- **TASK DIRECTIONS**: Scan the entries below and return each line that contains "text".
+-------+
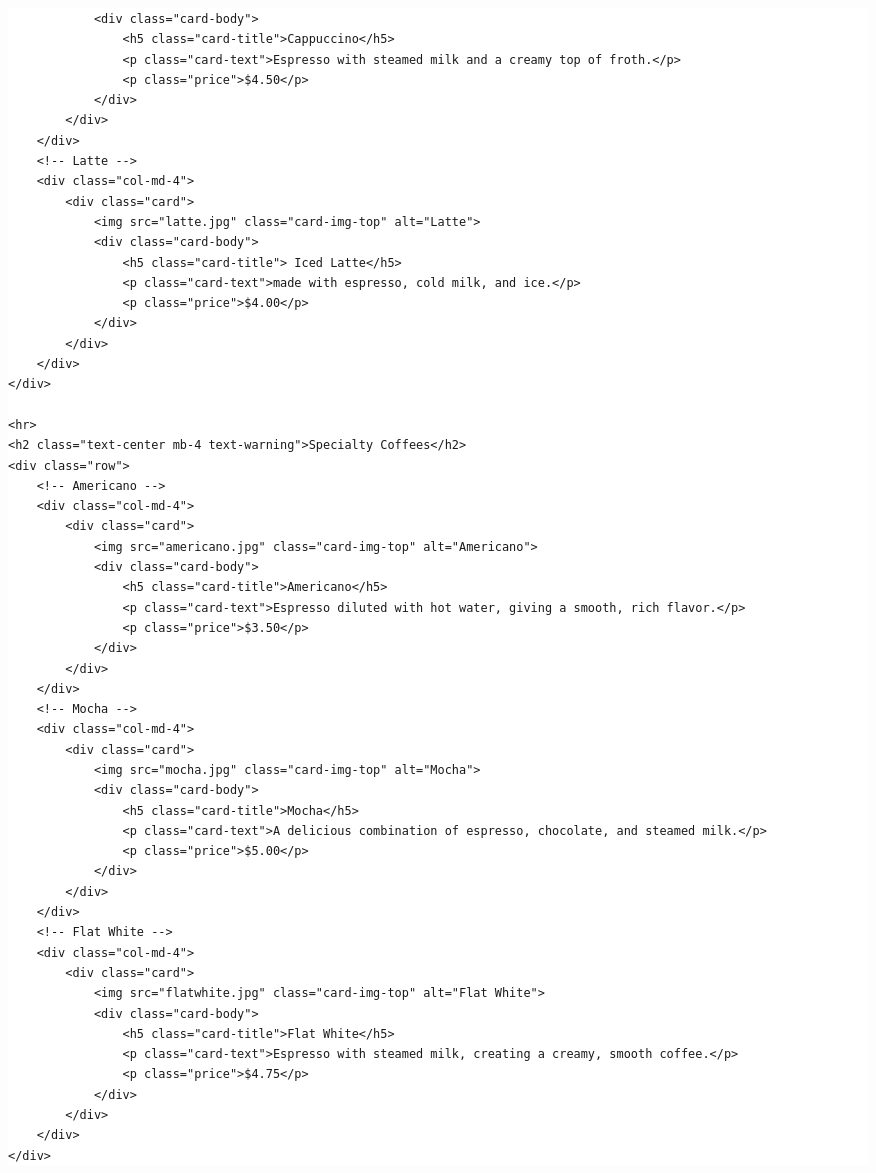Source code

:                 <div class="card-body">
                    <h5 class="card-title">Cappuccino</h5>
                    <p class="card-text">Espresso with steamed milk and a creamy top of froth.</p>
                    <p class="price">$4.50</p>
                </div>
            </div>
        </div>
        <!-- Latte -->
        <div class="col-md-4">
            <div class="card">
                <img src="latte.jpg" class="card-img-top" alt="Latte">
                <div class="card-body">
                    <h5 class="card-title"> Iced Latte</h5>
                    <p class="card-text">made with espresso, cold milk, and ice.</p>
                    <p class="price">$4.00</p>
                </div>
            </div>
        </div>
    </div>
    
    <hr>
    <h2 class="text-center mb-4 text-warning">Specialty Coffees</h2>
    <div class="row">
        <!-- Americano -->
        <div class="col-md-4">
            <div class="card">
                <img src="americano.jpg" class="card-img-top" alt="Americano">
                <div class="card-body">
                    <h5 class="card-title">Americano</h5>
                    <p class="card-text">Espresso diluted with hot water, giving a smooth, rich flavor.</p>
                    <p class="price">$3.50</p>
                </div>
            </div>
        </div>
        <!-- Mocha -->
        <div class="col-md-4">
            <div class="card">
                <img src="mocha.jpg" class="card-img-top" alt="Mocha">
                <div class="card-body">
                    <h5 class="card-title">Mocha</h5>
                    <p class="card-text">A delicious combination of espresso, chocolate, and steamed milk.</p>
                    <p class="price">$5.00</p>
                </div>
            </div>
        </div>
        <!-- Flat White -->
        <div class="col-md-4">
            <div class="card">
                <img src="flatwhite.jpg" class="card-img-top" alt="Flat White">
                <div class="card-body">
                    <h5 class="card-title">Flat White</h5>
                    <p class="card-text">Espresso with steamed milk, creating a creamy, smooth coffee.</p>
                    <p class="price">$4.75</p>
                </div>
            </div>
        </div>
    </div>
+-------+
- **RESULT FOR THIS EXERCISE**:
                    <p class="card-text">Espresso with steamed milk and a creamy top of froth.</p>
                    <p class="card-text">made with espresso, cold milk, and ice.</p>
    <h2 class="text-center mb-4 text-warning">Specialty Coffees</h2>
                    <p class="card-text">Espresso diluted with hot water, giving a smooth, rich flavor.</p>
                    <p class="card-text">A delicious combination of espresso, chocolate, and steamed milk.</p>
                    <p class="card-text">Espresso with steamed milk, creating a creamy, smooth coffee.</p>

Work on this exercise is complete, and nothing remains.